Comme à la maison

Dimanche soir, retour à l’internat après un week-end de pont exceptionnel.

Deux étudiantes en première année viennent déposer leurs cartes de présence.

« J’ai toujours un peu l’impression d’être à la maison quand j’arrive ici.

– À la maison ? Non, mais non. La maison, c’est la maison, ici, c’est… c’est… c’est pas la maison ! »

Comme quoi, pour certains l’expérience de la prépa, c’est le goulag, et pour d’autres, c’est plus sympa.


26 degrés affichés toute la journée, il fait chaud sous les toits de l’internat. Du coup, pour nos premières années de retour de week-end, l’heure est au déshabillage.

Une élève s’en vient récupérer un aspirateur au bureau, 3 étages à grimper avec ‘R2D2’* à bout de bras. Elle est toute motivée d’avance, et toute rouge aussi. En dépit de son simple t-shirt et de son mini short ample.

Je la taquine un peu sur sa tenue, elle m’explique que c’est son troisième voyage – entre les valises, la carte d’interne à poser et l’aspi à remonter -, et qu’à chaque voyage, elle fait tomber un vêtement. Vu ce qui lui reste, je lui déconseille un quatrième aller-retour ou je serai obligée de grogner. Elle rit.

Je la revois 15 minutes plus tard, ayant effectué ce quatrième voyage. T-shirt, check, short, check, mules marocaines toutes neuves, check. Ouf, la bienséance est sauve.

Mais voilà ma petite poupée qui insiste pour que j’observe sa colocataire et que je lui dise quelque chose. Ah oui, c’est vrai, c’est encore plus court ce short-là.

« Mais il fait chaud dans la chambre.

– Je m’en doute.

– Et puis, il est aussi long que le sien, c’est juste que le mien est moulant. »

Et les voilà de comparer, en tirant un peu sur le short pour montrer que oui, si on veut, ils ont la même longueur (ou plutôt qu’ils sont aussi courts l’un que l’autre).

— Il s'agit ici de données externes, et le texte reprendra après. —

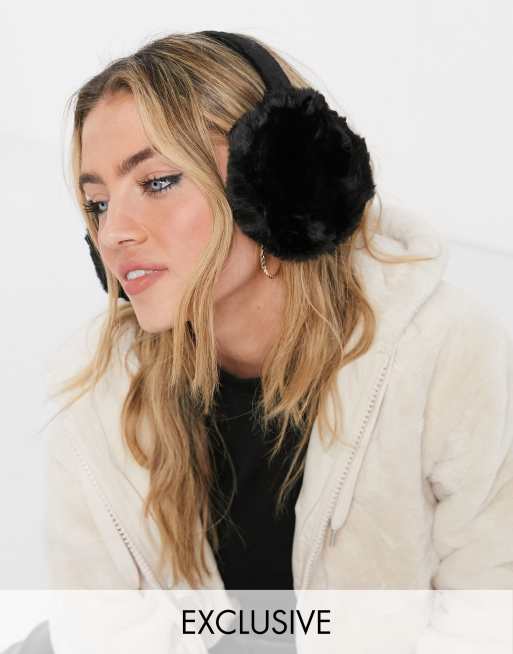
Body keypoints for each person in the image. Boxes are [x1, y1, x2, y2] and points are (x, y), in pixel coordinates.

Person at [29, 29, 512, 654]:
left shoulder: (448, 353)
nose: (113, 233)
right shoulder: (97, 395)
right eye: (97, 203)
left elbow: (489, 622)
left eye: (157, 182)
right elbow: (100, 634)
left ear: (276, 185)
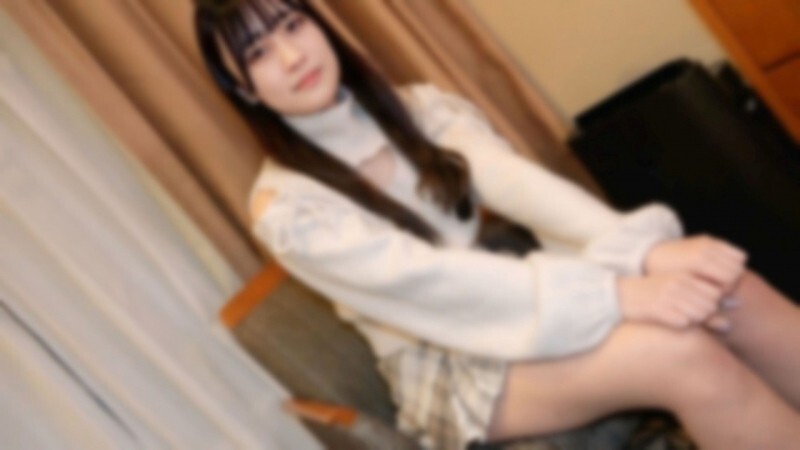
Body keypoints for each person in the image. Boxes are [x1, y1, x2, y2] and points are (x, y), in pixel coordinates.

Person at [194, 1, 800, 449]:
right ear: (242, 89)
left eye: (292, 25)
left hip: (516, 295)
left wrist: (641, 255)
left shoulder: (418, 108)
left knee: (726, 290)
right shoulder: (289, 212)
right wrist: (618, 292)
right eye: (258, 54)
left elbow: (514, 183)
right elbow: (434, 284)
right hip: (449, 362)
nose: (292, 56)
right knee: (680, 353)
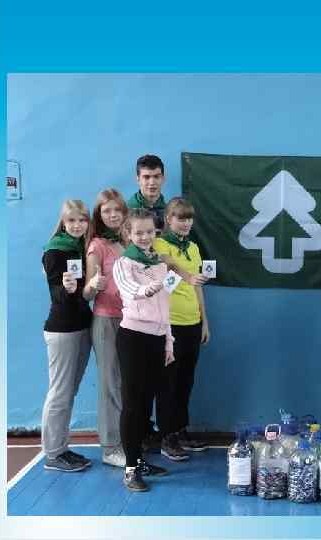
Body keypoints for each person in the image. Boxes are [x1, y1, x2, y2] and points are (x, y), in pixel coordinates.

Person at [113, 209, 172, 491]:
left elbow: (165, 306)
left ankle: (139, 460)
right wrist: (146, 289)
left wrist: (168, 341)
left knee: (147, 404)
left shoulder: (159, 263)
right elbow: (128, 289)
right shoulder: (124, 263)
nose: (145, 237)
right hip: (133, 338)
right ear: (128, 234)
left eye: (149, 232)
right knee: (132, 405)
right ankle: (130, 469)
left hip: (157, 339)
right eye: (139, 232)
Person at [153, 197, 210, 459]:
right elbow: (169, 268)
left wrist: (204, 320)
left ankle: (180, 430)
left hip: (192, 322)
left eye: (189, 218)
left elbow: (197, 286)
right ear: (169, 219)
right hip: (169, 323)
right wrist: (184, 275)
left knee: (186, 380)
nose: (185, 223)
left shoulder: (194, 248)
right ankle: (166, 436)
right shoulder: (160, 244)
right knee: (168, 382)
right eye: (180, 218)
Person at [40, 200, 94, 472]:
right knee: (60, 392)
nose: (77, 225)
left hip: (82, 327)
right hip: (63, 330)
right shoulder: (55, 251)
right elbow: (56, 294)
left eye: (82, 220)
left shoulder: (81, 248)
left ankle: (61, 448)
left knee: (69, 391)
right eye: (71, 220)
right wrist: (67, 289)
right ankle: (52, 454)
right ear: (63, 222)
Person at [83, 189, 128, 467]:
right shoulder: (96, 246)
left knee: (127, 384)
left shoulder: (127, 242)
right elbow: (87, 293)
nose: (112, 215)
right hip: (106, 321)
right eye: (106, 211)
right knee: (110, 383)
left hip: (132, 321)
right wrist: (93, 285)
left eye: (117, 210)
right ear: (99, 216)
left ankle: (127, 440)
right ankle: (111, 447)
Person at [127, 154, 167, 233]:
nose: (152, 182)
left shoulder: (169, 211)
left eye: (156, 177)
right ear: (138, 179)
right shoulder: (127, 211)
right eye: (146, 177)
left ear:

« Bon, tant que c’est pour l’internat, parce que c’est pas très long tout ça.

– Il pourrait être plus court. » Joignant le geste à la parole, elle remonte son short.

« Oui, mais là, c’est plus un short, c’est un slip. Allez, filez ! »


*Les aspirateurs fournis aux étudiants ont été baptisés, par nos soins ou par ceux des prépas.

L’un s’appelle R2D2, du fait d’une certaine ressemblance avec un célèbre droïde. Chanel, anciennement N° 5, repose au cimetière des aspirateurs. Un petit bleu, lui aussi disparu, s’est vu débaptisé de Schtroumpf en Pikachu, par une prépa probablement amatrice de Magritte.

Quand aux quatre plus récents, A, B, C et D, ils se sont vu attribuer les identités de quatre célèbres faiseurs de ménage : Aladin, Buffy, Cendrillon et Dexter. Avec une petite déco personnalisée : un portrait et une citation. Sauf que nos élèves sont des bébés de la coupe du monde 1998, donc Buffy, pour les 3/4 d’entre eux, c’est juste une tête de fille blonde. Alors dans le carnet d’emprunt, elle est régulièrement débaptisée : Bouffy, Muffy, Barbie voire aujourd’hui, « fille ».


Fin d’année oblige, nos étudiants en première année (les ‘Sups) redemandent l’internat pour l’année prochaine. C’est un moment assez amusant pour les surveillants, qui voient défiler des élèves terrifiés à l’idée d’avoir pas mis le bon papier des impôts et d’autres, tous relax, qui rendent le dossier une semaine après la date limite.

« T’es pas un peu en retard, toi.

– Non, mais c’est pas de ma faute. » Avec un grand sourire dentifrice. « J’avais pas eu le papier.  » À d’autres. « Et puis, il est un peu mal fichu votre formulaire, y a une case oui ou non en haut.

– C’est celle qui est réservée à l’administration.

– Ben, j’ai coché oui. Comme ça, c’est bon, j’ai l’internat. » Re-sourire de fantasme de dentiste.

Pour l’internat, je sais pas, mais pour la confiance, c’est bon, c’est fourni.